Stored entries
Start of Block

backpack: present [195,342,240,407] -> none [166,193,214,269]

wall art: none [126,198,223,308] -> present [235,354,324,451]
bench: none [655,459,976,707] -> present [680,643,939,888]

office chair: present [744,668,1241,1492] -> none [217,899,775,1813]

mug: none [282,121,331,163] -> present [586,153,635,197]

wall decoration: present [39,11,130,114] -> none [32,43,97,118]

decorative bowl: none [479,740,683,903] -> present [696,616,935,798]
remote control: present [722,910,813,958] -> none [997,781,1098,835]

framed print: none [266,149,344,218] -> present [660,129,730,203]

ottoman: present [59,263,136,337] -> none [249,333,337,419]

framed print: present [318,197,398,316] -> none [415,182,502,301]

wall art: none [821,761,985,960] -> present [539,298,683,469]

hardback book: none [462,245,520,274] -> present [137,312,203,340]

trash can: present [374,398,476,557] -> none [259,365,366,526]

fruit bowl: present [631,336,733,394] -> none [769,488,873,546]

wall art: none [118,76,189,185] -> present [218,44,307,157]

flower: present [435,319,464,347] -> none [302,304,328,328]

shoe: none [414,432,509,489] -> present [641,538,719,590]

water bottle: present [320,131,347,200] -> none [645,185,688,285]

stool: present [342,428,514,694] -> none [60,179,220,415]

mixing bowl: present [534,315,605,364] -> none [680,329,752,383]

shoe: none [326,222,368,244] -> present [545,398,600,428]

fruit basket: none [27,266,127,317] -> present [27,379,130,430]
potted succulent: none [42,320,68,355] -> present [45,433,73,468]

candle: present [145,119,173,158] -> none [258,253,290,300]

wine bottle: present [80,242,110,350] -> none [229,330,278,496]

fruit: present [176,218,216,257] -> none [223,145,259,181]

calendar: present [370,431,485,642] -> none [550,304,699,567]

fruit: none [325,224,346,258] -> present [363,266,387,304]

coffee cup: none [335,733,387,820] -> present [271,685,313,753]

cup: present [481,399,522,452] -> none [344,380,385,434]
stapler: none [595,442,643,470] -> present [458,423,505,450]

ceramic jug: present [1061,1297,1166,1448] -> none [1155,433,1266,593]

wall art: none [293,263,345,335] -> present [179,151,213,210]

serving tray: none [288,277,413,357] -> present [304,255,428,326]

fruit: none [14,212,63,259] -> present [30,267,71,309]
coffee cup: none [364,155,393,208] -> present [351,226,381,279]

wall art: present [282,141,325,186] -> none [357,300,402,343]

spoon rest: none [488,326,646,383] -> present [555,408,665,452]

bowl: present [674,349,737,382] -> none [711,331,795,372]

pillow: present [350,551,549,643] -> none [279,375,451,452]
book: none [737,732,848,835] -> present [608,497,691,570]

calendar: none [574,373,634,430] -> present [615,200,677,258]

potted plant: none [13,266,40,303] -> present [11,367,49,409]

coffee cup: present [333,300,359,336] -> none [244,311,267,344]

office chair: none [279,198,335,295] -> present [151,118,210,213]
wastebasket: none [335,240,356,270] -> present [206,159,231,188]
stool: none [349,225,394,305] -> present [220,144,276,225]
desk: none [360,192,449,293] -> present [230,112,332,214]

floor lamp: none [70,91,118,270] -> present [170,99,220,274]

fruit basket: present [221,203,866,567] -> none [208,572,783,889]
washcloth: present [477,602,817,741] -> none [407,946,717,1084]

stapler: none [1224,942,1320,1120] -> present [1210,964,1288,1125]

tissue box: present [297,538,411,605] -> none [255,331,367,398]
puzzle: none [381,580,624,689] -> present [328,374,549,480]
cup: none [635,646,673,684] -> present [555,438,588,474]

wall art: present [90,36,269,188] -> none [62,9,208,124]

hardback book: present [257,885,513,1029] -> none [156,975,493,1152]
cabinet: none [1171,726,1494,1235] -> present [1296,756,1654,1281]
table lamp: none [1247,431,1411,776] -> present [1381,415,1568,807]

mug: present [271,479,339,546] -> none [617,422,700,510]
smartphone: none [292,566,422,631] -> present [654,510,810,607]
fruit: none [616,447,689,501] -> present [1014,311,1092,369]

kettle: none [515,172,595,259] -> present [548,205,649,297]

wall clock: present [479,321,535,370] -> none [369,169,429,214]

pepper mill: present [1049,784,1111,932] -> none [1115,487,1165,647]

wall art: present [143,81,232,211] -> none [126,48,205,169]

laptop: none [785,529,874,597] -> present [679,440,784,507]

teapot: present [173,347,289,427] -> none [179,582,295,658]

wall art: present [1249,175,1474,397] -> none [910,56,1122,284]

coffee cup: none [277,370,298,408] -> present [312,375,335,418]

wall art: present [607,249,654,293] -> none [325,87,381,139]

End of Block

◆ **What to do**
Would you print exactly, and only, the lines of the data above from the line with "cup: none [635,646,673,684]" through the line with "wall art: present [143,81,232,211]", inclusive?

◆ **Solution for this exercise**
cup: none [635,646,673,684] -> present [555,438,588,474]

wall art: present [90,36,269,188] -> none [62,9,208,124]

hardback book: present [257,885,513,1029] -> none [156,975,493,1152]
cabinet: none [1171,726,1494,1235] -> present [1296,756,1654,1281]
table lamp: none [1247,431,1411,776] -> present [1381,415,1568,807]

mug: present [271,479,339,546] -> none [617,422,700,510]
smartphone: none [292,566,422,631] -> present [654,510,810,607]
fruit: none [616,447,689,501] -> present [1014,311,1092,369]

kettle: none [515,172,595,259] -> present [548,205,649,297]

wall clock: present [479,321,535,370] -> none [369,169,429,214]

pepper mill: present [1049,784,1111,932] -> none [1115,487,1165,647]

wall art: present [143,81,232,211] -> none [126,48,205,169]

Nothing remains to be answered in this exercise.